And maybe that is something we ourselves should be sponsoring.
- Robin Wight is the chairman of The Engine Group.
WHAT'S IN A WORD? TWO INDUSTRY CHIEFS ON INTEGRATION
CILLA SNOWBALL, CHAIRMAN AND CHIEF EXECUTIVE, AMV GROUP
There's lots of discussion and activity around the "I" word. We all believe in integration. We've structured ourselves and our offer to deliver it.
We're eliminating the ego, silo and prejudice that used to come with it. We've proved the value of it to our clients' businesses and to our own. Job titles have been created to accelerate it and a whole new generation of talent is coming into the business without caring or knowing what "the line" is.
The process is exciting and liberating and yet the word to describe it remains resolutely dull and horribly inadequate.
We've explored promising "A" word alternatives - "amplification" and "activation" being two of the better attempts. We've even branded our own offerings with eggs, onions, orchestras, matching luggage and all manner of other far-fetched "I" word alternatives.
The result? In a triumph of highly PC media neutrality, we've ended up using terminology that doesn't do justice to the exciting opportunities we are trying to activate and celebrate. We've got stuck in the dull vocabulary of structure and process. Robin is right. Shame on us.
The answer, as always, lies in the polite version of the "C" word. Creativity. The language of creativity and compelling content is engaging and inclusive. The language of integration is not. If we spoke more about the power of creativity and less about the process of integration, we'd make tons more progress. Creativity is our first language and we must never forget that.
GARY LEIH, CHAIRMAN AND CHIEF EXECUTIVE, OGILVY GROUP UK
Here I am, sitting in my safari suit (well, I am South African and I can't be doing with velveteened slouching) in the cultural wasteland that is Canary Wharf, when I get a call from a prospective client.

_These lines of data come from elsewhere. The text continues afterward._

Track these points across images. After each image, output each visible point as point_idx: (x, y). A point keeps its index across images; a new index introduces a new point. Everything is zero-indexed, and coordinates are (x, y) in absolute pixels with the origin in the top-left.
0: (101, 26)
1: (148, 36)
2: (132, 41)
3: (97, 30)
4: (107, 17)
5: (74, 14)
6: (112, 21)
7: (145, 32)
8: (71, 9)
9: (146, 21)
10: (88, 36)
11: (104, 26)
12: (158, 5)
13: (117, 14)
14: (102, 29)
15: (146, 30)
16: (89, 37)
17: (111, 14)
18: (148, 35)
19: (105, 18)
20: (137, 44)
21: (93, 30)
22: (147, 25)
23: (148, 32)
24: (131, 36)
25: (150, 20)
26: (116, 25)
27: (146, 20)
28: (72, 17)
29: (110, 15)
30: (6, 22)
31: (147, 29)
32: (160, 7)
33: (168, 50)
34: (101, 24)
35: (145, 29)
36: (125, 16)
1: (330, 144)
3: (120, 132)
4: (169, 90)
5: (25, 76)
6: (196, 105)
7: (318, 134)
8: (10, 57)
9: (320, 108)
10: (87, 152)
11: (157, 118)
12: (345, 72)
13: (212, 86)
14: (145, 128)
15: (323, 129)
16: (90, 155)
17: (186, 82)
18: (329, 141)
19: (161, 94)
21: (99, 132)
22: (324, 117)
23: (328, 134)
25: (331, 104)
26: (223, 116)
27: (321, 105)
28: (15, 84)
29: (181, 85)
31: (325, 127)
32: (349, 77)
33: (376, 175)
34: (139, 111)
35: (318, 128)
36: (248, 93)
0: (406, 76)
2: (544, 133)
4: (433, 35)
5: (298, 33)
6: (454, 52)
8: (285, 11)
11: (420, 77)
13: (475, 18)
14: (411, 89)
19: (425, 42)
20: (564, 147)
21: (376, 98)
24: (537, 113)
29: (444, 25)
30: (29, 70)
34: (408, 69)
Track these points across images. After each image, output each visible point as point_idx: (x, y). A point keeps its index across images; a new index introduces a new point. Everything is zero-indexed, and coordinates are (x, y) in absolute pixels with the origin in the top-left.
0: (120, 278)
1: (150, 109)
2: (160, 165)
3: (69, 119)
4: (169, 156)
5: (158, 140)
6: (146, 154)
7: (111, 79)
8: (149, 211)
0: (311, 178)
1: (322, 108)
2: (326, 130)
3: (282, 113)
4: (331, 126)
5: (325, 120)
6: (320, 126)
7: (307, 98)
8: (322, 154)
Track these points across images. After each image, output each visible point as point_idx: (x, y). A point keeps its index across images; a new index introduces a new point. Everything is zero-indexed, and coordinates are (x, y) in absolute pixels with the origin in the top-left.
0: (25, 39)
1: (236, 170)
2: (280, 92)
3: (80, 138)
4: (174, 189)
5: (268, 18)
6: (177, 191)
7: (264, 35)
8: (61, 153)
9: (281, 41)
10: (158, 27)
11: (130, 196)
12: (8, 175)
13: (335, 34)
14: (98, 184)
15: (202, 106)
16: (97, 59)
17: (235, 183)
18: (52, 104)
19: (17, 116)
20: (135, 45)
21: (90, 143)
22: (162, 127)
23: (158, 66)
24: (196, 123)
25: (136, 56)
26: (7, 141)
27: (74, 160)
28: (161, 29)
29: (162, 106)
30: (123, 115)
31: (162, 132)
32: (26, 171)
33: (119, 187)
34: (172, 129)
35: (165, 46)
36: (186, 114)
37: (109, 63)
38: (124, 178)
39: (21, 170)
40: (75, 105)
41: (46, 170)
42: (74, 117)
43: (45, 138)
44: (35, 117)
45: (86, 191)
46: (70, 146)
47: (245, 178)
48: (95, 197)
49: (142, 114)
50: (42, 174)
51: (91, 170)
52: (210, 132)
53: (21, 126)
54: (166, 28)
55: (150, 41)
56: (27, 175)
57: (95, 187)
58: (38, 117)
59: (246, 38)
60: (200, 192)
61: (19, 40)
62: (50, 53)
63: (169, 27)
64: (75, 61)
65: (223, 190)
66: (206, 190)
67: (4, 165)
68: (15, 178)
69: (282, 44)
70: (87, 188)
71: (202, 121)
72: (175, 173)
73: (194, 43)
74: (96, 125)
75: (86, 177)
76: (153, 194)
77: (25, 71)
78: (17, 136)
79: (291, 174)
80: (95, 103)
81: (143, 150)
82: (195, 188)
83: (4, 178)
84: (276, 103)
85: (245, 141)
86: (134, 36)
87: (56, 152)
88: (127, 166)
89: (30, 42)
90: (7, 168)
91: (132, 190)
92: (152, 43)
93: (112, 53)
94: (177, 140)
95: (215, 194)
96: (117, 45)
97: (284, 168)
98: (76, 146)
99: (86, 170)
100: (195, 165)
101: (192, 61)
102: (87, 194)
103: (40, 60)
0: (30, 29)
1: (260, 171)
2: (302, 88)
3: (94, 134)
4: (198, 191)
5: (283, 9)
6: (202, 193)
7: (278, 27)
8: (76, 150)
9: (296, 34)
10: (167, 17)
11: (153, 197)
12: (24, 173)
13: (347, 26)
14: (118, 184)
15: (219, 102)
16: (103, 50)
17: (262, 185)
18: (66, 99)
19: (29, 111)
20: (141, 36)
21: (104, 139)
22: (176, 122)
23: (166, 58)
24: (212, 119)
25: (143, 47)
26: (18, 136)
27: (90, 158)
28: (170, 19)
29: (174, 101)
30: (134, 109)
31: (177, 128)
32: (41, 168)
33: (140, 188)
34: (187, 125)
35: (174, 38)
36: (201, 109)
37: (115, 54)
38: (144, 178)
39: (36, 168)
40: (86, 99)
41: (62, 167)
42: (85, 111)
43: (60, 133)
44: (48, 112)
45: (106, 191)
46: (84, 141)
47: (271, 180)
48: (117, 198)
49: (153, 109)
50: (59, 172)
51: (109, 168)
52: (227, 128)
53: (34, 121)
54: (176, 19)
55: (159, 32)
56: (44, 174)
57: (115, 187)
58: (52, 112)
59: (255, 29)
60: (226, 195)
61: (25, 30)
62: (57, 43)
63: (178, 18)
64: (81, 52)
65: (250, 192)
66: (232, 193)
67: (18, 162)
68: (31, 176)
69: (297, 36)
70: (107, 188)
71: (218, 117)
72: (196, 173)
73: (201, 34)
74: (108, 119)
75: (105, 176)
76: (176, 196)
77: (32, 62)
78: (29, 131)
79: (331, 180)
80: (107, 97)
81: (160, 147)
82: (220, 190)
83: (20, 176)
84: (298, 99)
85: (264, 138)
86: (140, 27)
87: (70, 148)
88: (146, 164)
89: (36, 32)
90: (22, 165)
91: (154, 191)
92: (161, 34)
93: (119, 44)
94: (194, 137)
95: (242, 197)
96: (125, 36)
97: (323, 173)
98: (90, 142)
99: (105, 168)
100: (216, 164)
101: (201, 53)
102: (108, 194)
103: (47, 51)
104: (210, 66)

He has a problem with one of his biggest brands. "How can we help?" I ask. He tells me to get our best guys from all disciplines together and come up with a fully integrated campaign; he loves our approach and gives us the job. The campaign rolls out and is a success. Everyone's happy. I'm not dreaming: it has happened 11 times in 12 months.
What anyone calls what we've done doesn't matter - as long as we change consumer perception and behaviour in a way that favours our client's brand.
So, I'm starting to think, why all the fuss about integration? I don't see Ogilvy as an "integrated agency". It's an agency dedicated to building and protecting brands. Simple. Were he around today, David Ogilvy wouldn't have fretted about integration, he would have simply made sure that the brands entrusted to him were built using whatever methods were appropriate.
I tell people I'm an advertising man. I probably always will. I don't say I work in brand communications. I don't think it matters much. "Advertising" is just a shorthand for that brand building/protection/communications stuff we all do nowadays.
As long as what we do works - and it does - it doesn't matter what we call it.